If you offer Barry Ritholtz a penny for his thoughts, he'll drop the dime on nickels and tell you that, thanks in part to the Russian invasion, at today's prices, the nickel in a nickel is worth 12.5 pennies. So when you rub two nickels together, you're basically rubbing a quarter, which makes the London apartment occupied by the stepdaughter of Russia's Minister of Foreign Affairs Sergei Lavrov worth about 40,000,000 nickels. My math could be off (I'm a humanities major), but the place is definitely expensive.
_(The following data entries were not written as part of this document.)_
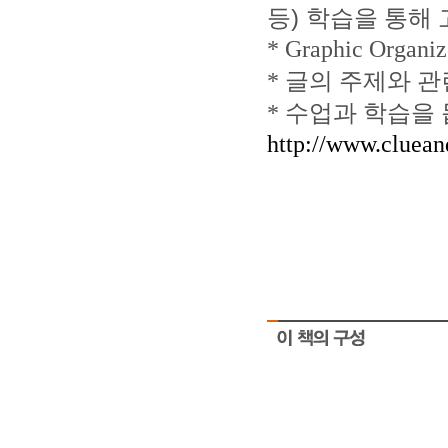
)
등
학습을 통해
* Graphic Organiz
*
글의 주제와 관
*
수업과 학습을 
http://www.cluea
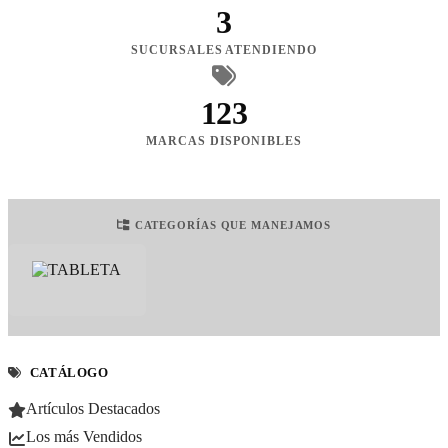
3
SUCURSALES ATENDIENDO
123
MARCAS DISPONIBLES
CATEGORÍAS QUE MANEJAMOS
CATÁLOGO
Artículos Destacados
Los más Vendidos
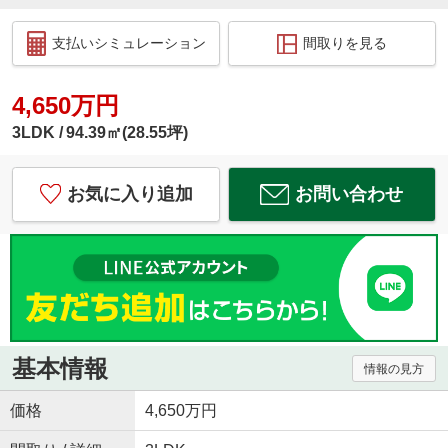
支払いシミュレーション
間取りを見る
4,650万円
3LDK
94.39㎡(28.55坪)
お気に入り追加
お問い合わせ
基本情報
情報の見方
価格
4,650万円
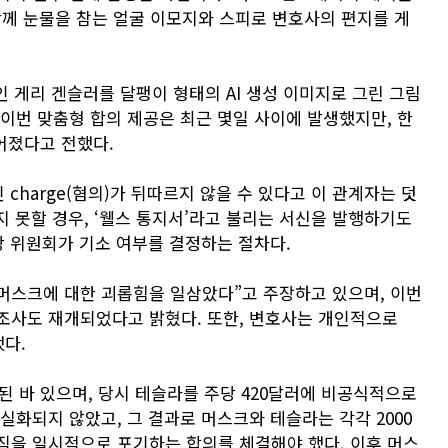
 함께 눈물을 참는 얼굴 이모지와 스피로 변호사의 편지를 게
인 게리 겐슬러를 달팽이 형태의 AI 생성 이미지로 그린 그림
 이번 맞춤형 합의 제공은 최근 몇일 사이에 발생했지만, 한
어졌다고 전했다.
charge(혐의)가 뒤따르지 않을 수 있다고 이 관계자는 덧
지 못할 경우, ‘웰스 통지서’라고 불리는 서신을 발행하기도
당 위원회가 기소 여부를 결정하는 절차다.
 머스크에 대한 괴롭힘을 일삼았다”고 주장하고 있으며, 이번
조사도 재개되었다고 밝혔다. 또한, 변호사는 개인적으로
했다.
소된 바 있으며, 당시 테슬라를 주당 420달러에 비공식적으로
실화되지 않았고, 그 결과로 머스크와 테슬라는 각각 2000
직을 일시적으로 포기하는 합의를 체결해야 했다. 이후 머스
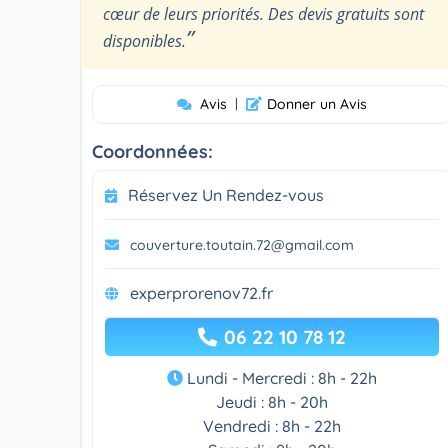
cœur de leurs priorités. Des devis gratuits sont
”
disponibles.
Avis
|
Donner un Avis
Coordonnées:
Réservez Un Rendez-vous
couverture.toutain.72@gmail.com
experprorenov72.fr
06 22 10 78 12
Lundi - Mercredi : 8h - 22h
Jeudi : 8h - 20h
Vendredi : 8h - 22h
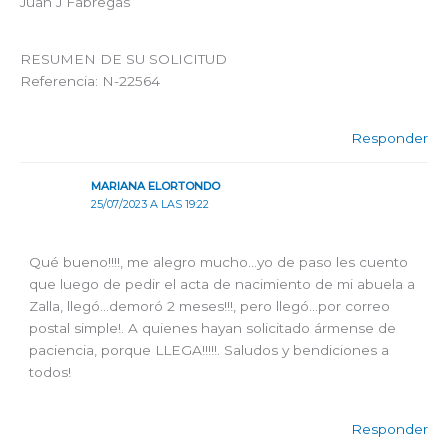
Juan J Fabregas
RESUMEN DE SU SOLICITUD
Referencia: N-22564
Responder
MARIANA ELORTONDO
25/07/2023 A LAS 19:22
Qué bueno!!!!, me alegro mucho…yo de paso les cuento
que luego de pedir el acta de nacimiento de mi abuela a
Zalla, llegó…demoró 2 meses!!!, pero llegó…por correo
postal simple!. A quienes hayan solicitado ármense de
paciencia, porque LLEGA!!!!!. Saludos y bendiciones a
todos!
Responder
And the story of that apartment helps explain how Putin's wealthy cronies spread their money around the world, often by way of second families.

+ "Allies of President Vladimir Putin, arriving on private jets and yachts, are still welcome in the U.A.E., which has yet to condemn the Ukraine invasion or enforce sanctions." NYT: How a Playground for the Rich Could Undermine Sanctions on Oligarchs.

5

Extra, Extra

Cost Analysis: "Wall Street forecasters and the Biden administration have been counting on inflation peaking early this year. The February numbers, combined with developments in the news, are more consistent with stubbornly high inflation." Inflation's latest surge. And one part of that inflation rise is about to get a lot more expensive. Why gas prices are so high and what Biden can do about it.
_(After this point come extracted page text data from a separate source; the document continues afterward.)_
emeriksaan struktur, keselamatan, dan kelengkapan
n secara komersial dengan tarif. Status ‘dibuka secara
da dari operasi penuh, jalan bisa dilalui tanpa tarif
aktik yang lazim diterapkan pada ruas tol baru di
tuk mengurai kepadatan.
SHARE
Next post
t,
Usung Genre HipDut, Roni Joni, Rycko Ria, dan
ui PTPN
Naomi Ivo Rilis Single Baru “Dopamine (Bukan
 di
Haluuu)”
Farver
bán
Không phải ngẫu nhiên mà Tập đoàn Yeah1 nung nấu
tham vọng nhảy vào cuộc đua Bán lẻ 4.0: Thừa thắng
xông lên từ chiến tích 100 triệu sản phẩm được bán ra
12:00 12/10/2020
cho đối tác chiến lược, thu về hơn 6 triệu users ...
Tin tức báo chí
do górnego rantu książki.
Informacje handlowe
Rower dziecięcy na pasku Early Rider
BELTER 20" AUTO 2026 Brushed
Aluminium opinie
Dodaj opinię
+ Commute Sentence: Tired of wearing a mask on a plane? Well, you're gonna have to strap it on a little longer. TSA to extend mask mandate for planes, public transportation until April 18.
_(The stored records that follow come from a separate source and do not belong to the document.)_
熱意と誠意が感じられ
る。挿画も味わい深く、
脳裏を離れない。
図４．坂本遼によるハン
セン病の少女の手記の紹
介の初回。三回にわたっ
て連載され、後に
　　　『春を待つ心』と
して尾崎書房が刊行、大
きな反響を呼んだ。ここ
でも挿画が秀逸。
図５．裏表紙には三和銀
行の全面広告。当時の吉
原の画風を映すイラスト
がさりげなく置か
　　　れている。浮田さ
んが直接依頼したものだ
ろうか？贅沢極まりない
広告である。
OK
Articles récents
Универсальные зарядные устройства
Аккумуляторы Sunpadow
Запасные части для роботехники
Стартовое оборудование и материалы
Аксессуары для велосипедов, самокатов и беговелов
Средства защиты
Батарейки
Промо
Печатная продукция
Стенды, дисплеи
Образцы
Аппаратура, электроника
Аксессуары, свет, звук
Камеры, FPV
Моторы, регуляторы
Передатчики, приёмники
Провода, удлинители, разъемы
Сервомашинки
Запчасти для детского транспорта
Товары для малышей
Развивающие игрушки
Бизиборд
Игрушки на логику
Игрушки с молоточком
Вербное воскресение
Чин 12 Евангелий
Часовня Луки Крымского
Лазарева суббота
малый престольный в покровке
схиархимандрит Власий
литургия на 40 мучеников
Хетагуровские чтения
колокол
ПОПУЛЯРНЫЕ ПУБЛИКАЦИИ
+ A Spinning Record: "For the first time since 1996, both CDs and vinyl records experienced revenue growth in the same year. The resurgence in vinyl records continued for the 15th consecutive year, as revenues grew 61% to $1.0 billion in 2021. The last time vinyl records exceeded $1 billion was 1986." But it's not just vinyl. U.S. Recorded Music Industry Posts $15 Billion Year-End Revenue.

6

Bottom of the News

"Agents found 52 live reptiles tied up in small bags which were concealed in the man's jacket, pants pockets, and groin area ... Nine snakes and 43 horned lizards were seized." Border authorities find 52 reptiles hidden in man's clothing. (Amazing. I've never broken 50.)

+ This Man Has Lived On A Cruise Ship For 20 Years. (I'd rather have 43 horned lizards in my pants.)